Dalam berita berjudul “Pindah Rumah Saja Ruwet, Pindah Ibu Kota Jangan Dikejar-kejar,” muncul sebuah narasi yang terkesan murahan dan nir akal sehat. Komentar yang tepat terhadap narasi tersebut adalah dengan mengajukan pertanyaan: “Siapa yang meminta dia untuk pindah Ibu Kota? Dan siapa yang mengejar agar Ibu Kota Jakarta segera dipindahkan ke Kalimantan Timur?”
Faktanya, mayoritas masyarakat Indonesia justru menolak rencana pemindahan Ibu Kota dari Jakarta ke Paser-Senajam. Jokowi sendirilah yang menjanjikan bahwa Ibu Kota dan Istana di Kalimantan Timur akan siap ditempati pada tahun 2024, serta menyatakan bahwa para ASN di Jakarta akan dipindahkan. Ia juga yang mengklaim bahwa puluhan investor asing telah antre untuk menanamkan modalnya di IKN.
Ironisnya, rakyat yang bersikap kritis terhadap pemindahan IKN ke Kalimantan Timur dipenjara karena penolakan mereka. Hal ini menggambarkan perilaku Jokowi yang semakin tampak seperti seorang monster politik, atau setidaknya contoh buruk dari seorang pemimpin di dunia saat ini. Oleh karena itu, Jokowi harus diproses secara hukum agar dapat menjadi pelajaran bagi para pemimpin yang memiliki gaya kepemimpinan seperti dirinya di masa depan.

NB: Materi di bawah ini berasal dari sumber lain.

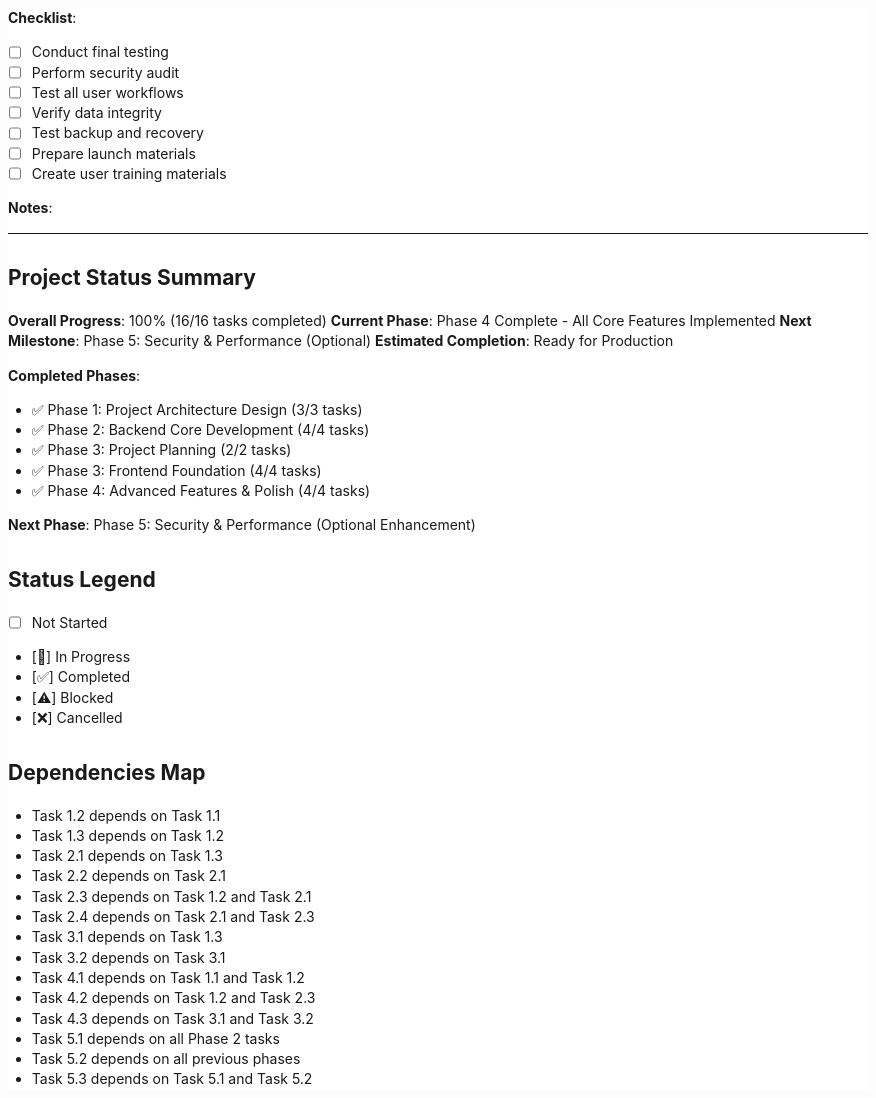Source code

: **Checklist**:
- [ ] Conduct final testing
- [ ] Perform security audit
- [ ] Test all user workflows
- [ ] Verify data integrity
- [ ] Test backup and recovery
- [ ] Prepare launch materials
- [ ] Create user training materials

**Notes**:

---

## Project Status Summary

**Overall Progress**: 100% (16/16 tasks completed)
**Current Phase**: Phase 4 Complete - All Core Features Implemented
**Next Milestone**: Phase 5: Security & Performance (Optional)
**Estimated Completion**: Ready for Production

**Completed Phases**:
- ✅ Phase 1: Project Architecture Design (3/3 tasks)
- ✅ Phase 2: Backend Core Development (4/4 tasks)
- ✅ Phase 3: Project Planning (2/2 tasks)
- ✅ Phase 3: Frontend Foundation (4/4 tasks)
- ✅ Phase 4: Advanced Features & Polish (4/4 tasks)

**Next Phase**: Phase 5: Security & Performance (Optional Enhancement)

## Status Legend
- [ ] Not Started
- [🔄] In Progress  
- [✅] Completed
- [⚠️] Blocked
- [❌] Cancelled

## Dependencies Map
- Task 1.2 depends on Task 1.1
- Task 1.3 depends on Task 1.2
- Task 2.1 depends on Task 1.3
- Task 2.2 depends on Task 2.1
- Task 2.3 depends on Task 1.2 and Task 2.1
- Task 2.4 depends on Task 2.1 and Task 2.3
- Task 3.1 depends on Task 1.3
- Task 3.2 depends on Task 3.1
- Task 4.1 depends on Task 1.1 and Task 1.2
- Task 4.2 depends on Task 1.2 and Task 2.3
- Task 4.3 depends on Task 3.1 and Task 3.2
- Task 5.1 depends on all Phase 2 tasks
- Task 5.2 depends on all previous phases
- Task 5.3 depends on Task 5.1 and Task 5.2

Jika ternyata Jokowi berpura-pura terganggu ingatannya, maka ia harus ditahan di sel khusus di rumah sakit jiwa untuk dirawat hingga sembuh, dan tetap diproses secara hukum demi rasa keadilan yang setara dan penegakan hukum yang adil.
Selain itu, tanggung jawab moral juga harus dipikul oleh para pemilih Jokowi, termasuk Kelompok Projo dan pendukung utamanya. Mereka harus bersuara lebih lantang kepada pemerintah baru agar Jokowi diadili atas kinerja dan janji-janji politiknya. Ini penting sebagai bentuk keseriusan anak bangsa yang merasa tertipu serta implementasi penyesalan atas kekeliruan mereka dalam mendukung Jokowi dan kepemimpinannya selama dua periode.
Sangat keliru dan memalukan jika ada sensasi politik dari sebuah kelompok yang bermanuver dengan gaya “psikologis massa” untuk tetap mengawal dan membela Jokowi serta keluarganya tanpa mempertimbangkan fakta-fakta yang ada.